The pattern is McCall's 6460 a fitted dress with sweetheart neckline effect . I opted for version D which has three-quarter sleeves but I also added the floating hem band of version C.
The main fabric is a flocked chiffon in a tone on tone pile leopard print design. I worried that the chiffon would not hold up to the shoulder/arm structure of the dress or hold the weight of the dress body (that is backed with a white stretch twill). I underlined the upper yoke in a netting for stability and backed the sleeves (as well as the hem band) in organza. This also helped to use up scrap fabrics!
|Inner garment view|
Bonus by lining my sleeve in the organza I was able to omit the narrow hem at the cuff and encased all the seam allowances between the layers.

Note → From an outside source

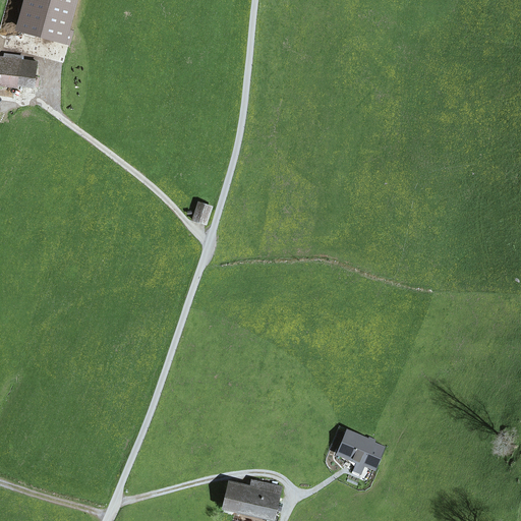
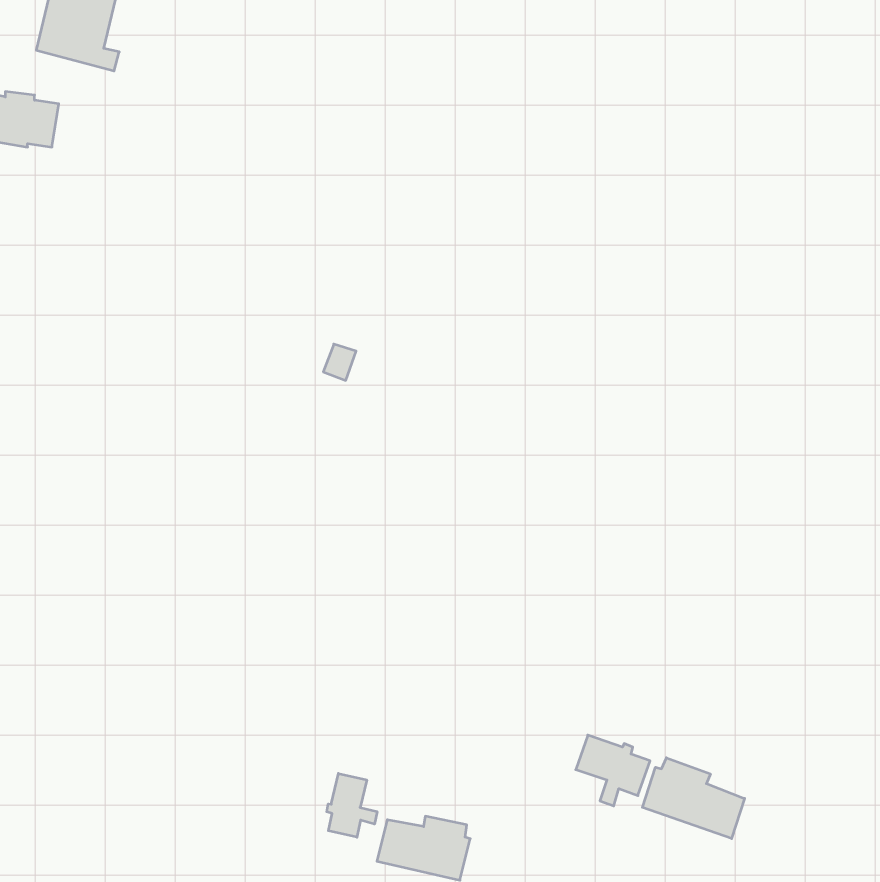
building: none -> [642,758,745,839]
building: none -> [327,773,377,837]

I love hem bands and this version was no exception. I do not have the slightest clue if this hen band technique has a proper name but I like to refer to it as a floating hem band because it just hangs from the cut edge of the turned back hem.
First the hem band is attached to the hemline right sides together.
Next serge/overlock the edge and turn the hem to the underside.
There will be a one inch over hang of the hem. Above you can see the hem from the right side and below you can see the hem from the inside of the garment.
Finally the hem has to be stitched. I hand stitch my hem but you could machine blind hem. In the end this is not a short cut hem but I like the fun effect.